> **ABOUT THIS TASK**:
Reproduce every one of the rows below word for word, omitting the pictures from your answer.

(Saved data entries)
◇ ◇ ◇ ◇

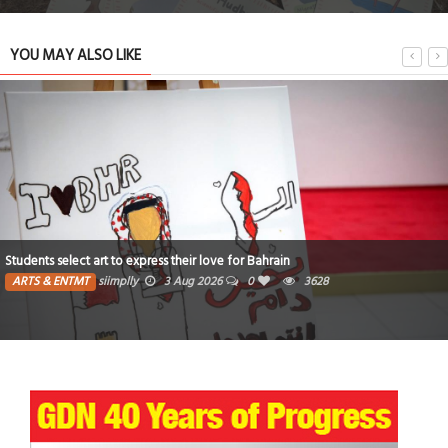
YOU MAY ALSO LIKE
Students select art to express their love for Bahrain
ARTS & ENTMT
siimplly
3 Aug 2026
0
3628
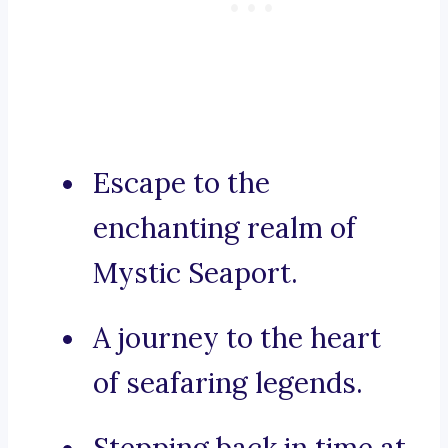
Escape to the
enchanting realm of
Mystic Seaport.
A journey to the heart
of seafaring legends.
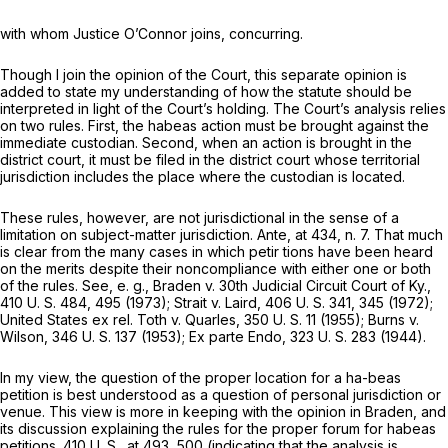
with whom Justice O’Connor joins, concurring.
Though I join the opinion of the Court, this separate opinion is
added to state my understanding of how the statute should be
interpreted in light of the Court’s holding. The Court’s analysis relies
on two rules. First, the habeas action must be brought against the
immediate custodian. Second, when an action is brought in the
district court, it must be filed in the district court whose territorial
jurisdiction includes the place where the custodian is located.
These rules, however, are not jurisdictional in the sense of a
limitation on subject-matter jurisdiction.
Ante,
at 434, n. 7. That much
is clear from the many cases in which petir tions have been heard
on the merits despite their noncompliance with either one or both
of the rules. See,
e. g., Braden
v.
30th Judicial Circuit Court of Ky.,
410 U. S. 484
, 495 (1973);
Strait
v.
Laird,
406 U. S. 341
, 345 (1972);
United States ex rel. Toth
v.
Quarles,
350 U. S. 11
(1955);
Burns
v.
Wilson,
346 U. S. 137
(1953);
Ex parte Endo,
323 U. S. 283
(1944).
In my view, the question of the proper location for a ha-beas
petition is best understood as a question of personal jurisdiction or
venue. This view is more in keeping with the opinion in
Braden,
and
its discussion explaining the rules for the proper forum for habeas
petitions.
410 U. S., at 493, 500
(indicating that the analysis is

◇ ◇ ◇ ◇

> **OUTPUT OF THE EXERCISE**:
YOU MAY ALSO LIKE
Students select art to express their love for Bahrain
ARTS & ENTMT
siimplly
3 Aug 2026
0
3628
Escape to the
enchanting realm of
Mystic Seaport.
A journey to the heart
of seafaring legends.
with whom Justice O’Connor joins, concurring.
Though I join the opinion of the Court, this separate opinion is
added to state my understanding of how the statute should be
interpreted in light of the Court’s holding. The Court’s analysis relies
on two rules. First, the habeas action must be brought against the
immediate custodian. Second, when an action is brought in the
district court, it must be filed in the district court whose territorial
jurisdiction includes the place where the custodian is located.
These rules, however, are not jurisdictional in the sense of a
limitation on subject-matter jurisdiction.
Ante,
at 434, n. 7. That much
is clear from the many cases in which petir tions have been heard
on the merits despite their noncompliance with either one or both
of the rules. See,
e. g., Braden
v.
30th Judicial Circuit Court of Ky.,
410 U. S. 484
, 495 (1973);
Strait
v.
Laird,
406 U. S. 341
, 345 (1972);
United States ex rel. Toth
v.
Quarles,
350 U. S. 11
(1955);
Burns
v.
Wilson,
346 U. S. 137
(1953);
Ex parte Endo,
323 U. S. 283
(1944).
In my view, the question of the proper location for a ha-beas
petition is best understood as a question of personal jurisdiction or
venue. This view is more in keeping with the opinion in
Braden,
and
its discussion explaining the rules for the proper forum for habeas
petitions.
410 U. S., at 493, 500
(indicating that the analysis is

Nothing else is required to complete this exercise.